House prices the main upward-pushing item
The housing market is buoyant at present, and rising house prices have made their mark on the CPI in recent months. Imputed rent rose by 2.5% MoM in April and is up by a total of 3.8% year-to-date. Imputed rent is derived from housing market prices and mortgage interest, two variables that have been pulling in opposite directions recently. In 2021 to date, house prices have risen by 5.3% and the interest component has lowered imputed rent by 1.5%.
We project that property prices will keep rising and will weigh heavily in the May CPI measurement. According to our measurements, imputed rent will rise by 1.40% in May (0.23% CPI effect). Demand is brisk in the housing market at present, mainly because of rising real wages, households’ strong financial position, and favourable borrowing terms. On the supply side, there seems to be a significant shortage of flats – a situation that is unlikely to be rectified in the next few quarters.

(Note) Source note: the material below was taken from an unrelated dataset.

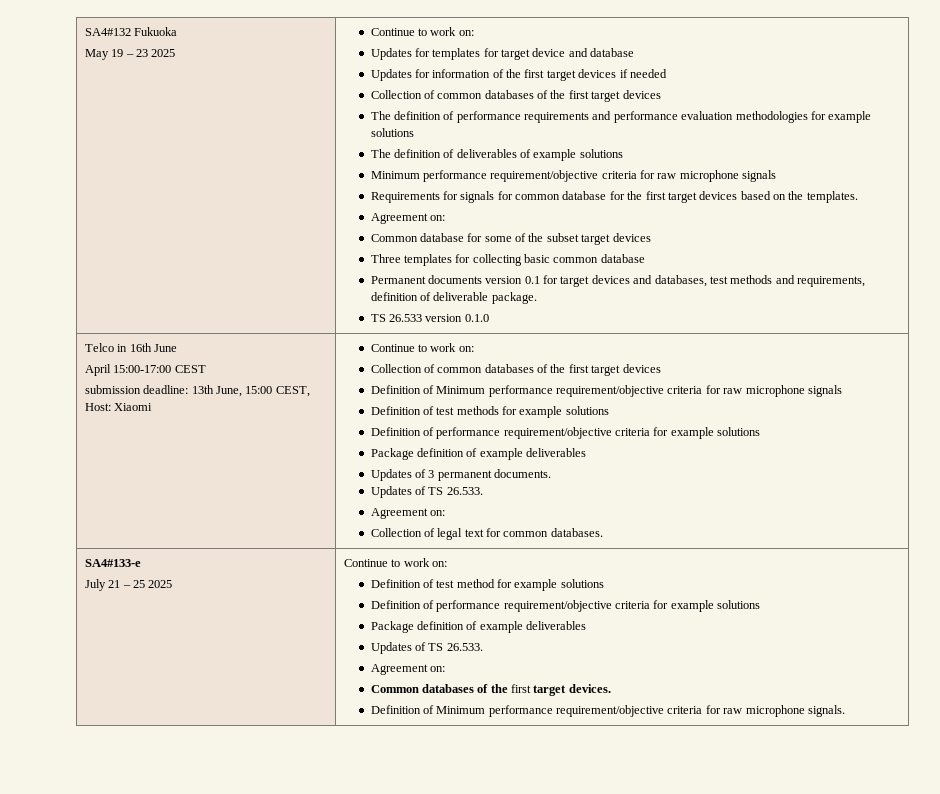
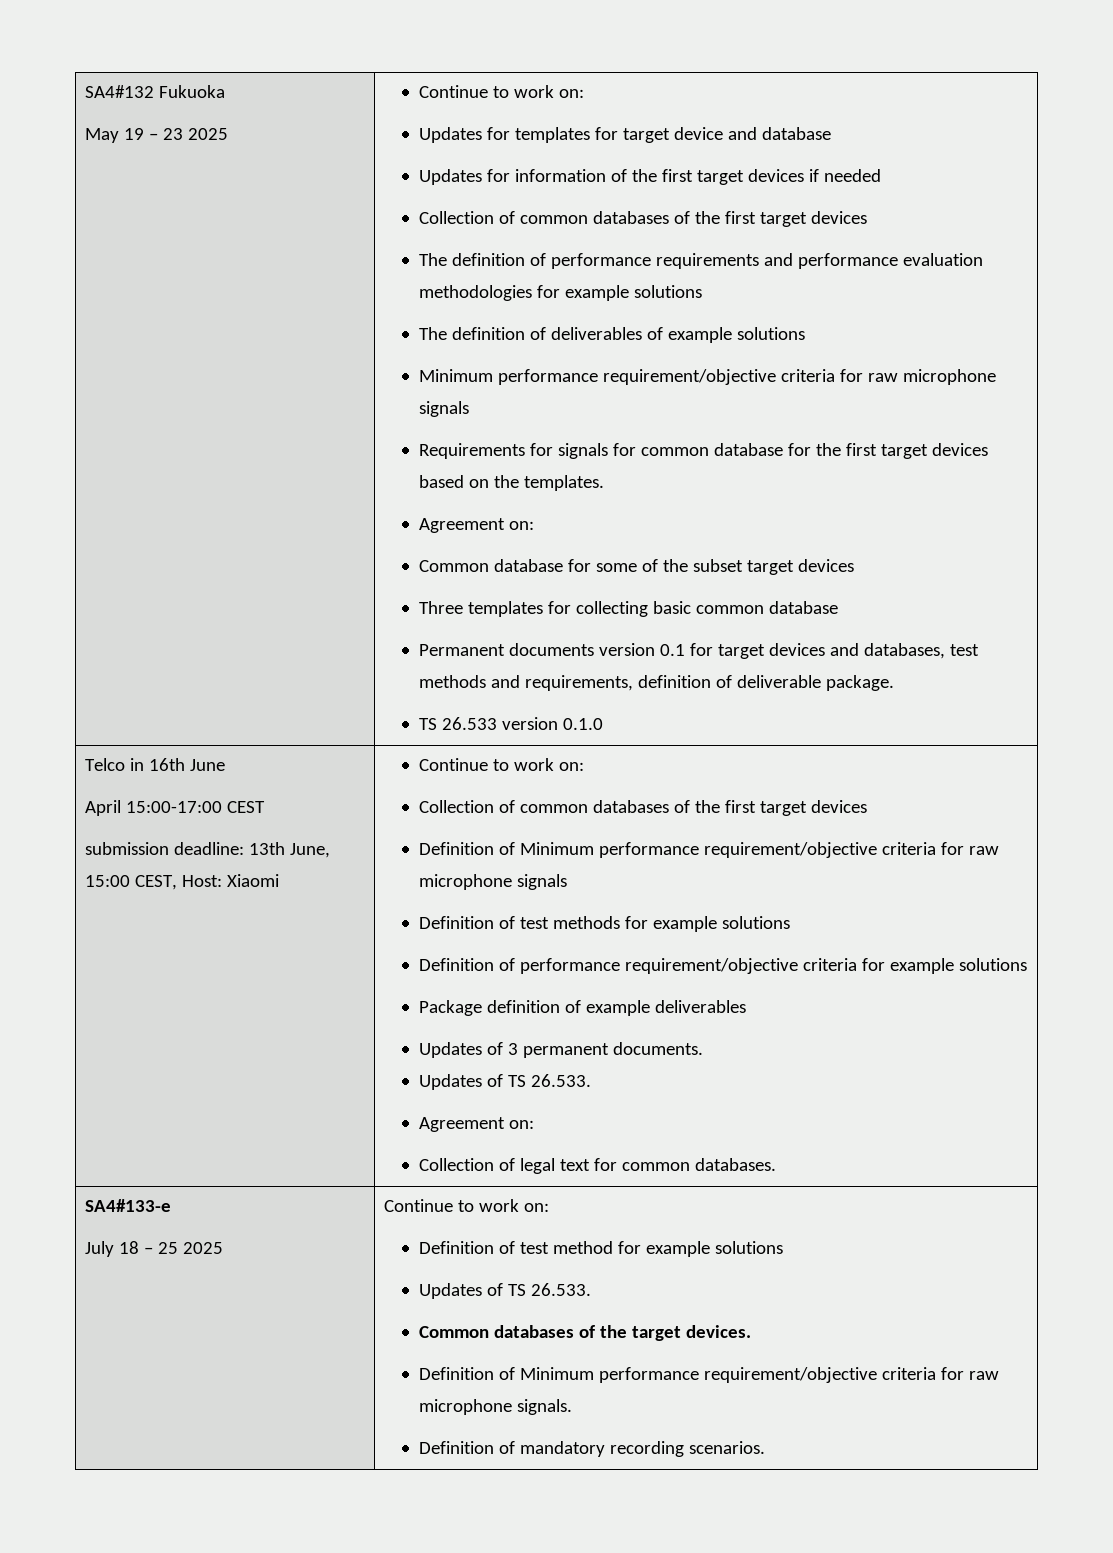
[108,580,121,588] 21 -> [118,1241,139,1254] 18
[370,600,761,612] [370,621,587,633] [370,642,483,654] [370,664,445,675] // Definition of performance requirement/objective criteria for example solutions // Package definition of example deliverables // Updates of TS 26.533. // Agreement on: -> [418,1283,591,1299] // Updates of TS 26.533.
[511,684,532,693] first -> (627, 1331) none
(845, 711) none -> [418,1441,765,1457] // Definition of mandatory recording scenarios.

Other upward-pushing components
Other items we expect to affect the CPI measurement in May are recreation and culture (0.04% CPI effect), food and beverages (0.03%), and travel and transport (0.03%). In other respects, changes in the CPI should be relatively minor this month. Ever since the pandemic struck, it has been difficult to forecast developments in travel and transport by air, which is a subcomponent of the transport component of the CPI. We expect passenger transport by air – i.e., airfares – to rise by 1.8% MoM (0.03% CPI effect). We hope it will be easier to interpret this item and that the air travel market will begin to revive with the relaxation of border restrictions and the rising share of vaccinated Icelanders.
Composition of inflation
It is worth noting that the housing market is not the only source of inflationary pressures at the moment. In April, when headline inflation measured 4.6%, the main driver was imported goods, which accounted for 2%, followed by the housing component (0.9%), domestic goods (0.8%), and services (0.8%). In essence, then, the housing market accounts for about 20% of inflation.
Inflation more stubborn than expected, but the outlook is favourable
Inflation has been more persistent than we have projected in the recent term. But we think it has peaked and will start to taper off in the near future, albeit at a more sluggish pace than we had previously forecast. We forecast a 0.4% rise in the CPI in June, no change in July, and a 0.4% increase in August, leaving headline inflation at 4.2% in August. We expect it to decline more quickly thereafter and to reach the CBI’s target around mid-2022. For the two years to follow, the outlook is for target-level inflation.
This forecast is based on the assumption that the ISK will appreciate in coming quarters – which we do expect later this year, once tourists begin to visit Iceland again.
On the other hand, the housing market is vibrant at the moment, and if house prices spiral out of control, as they did in 2017, inflation could become more firmly entrenched than we assume. Furthermore, the outlook is for sizeable pay rises in the coming term, which could also affect the CPI. It is also worth noting that price movements abroad and rising shipping costs due to the pandemic could affect domestic prices more than we currently anticipate. Commodity prices have been rising, and if they continue, it is quite possible that imported goods prices will climb higher and inflation will be more stubborn in coming quarters than we have provided for in this forecast.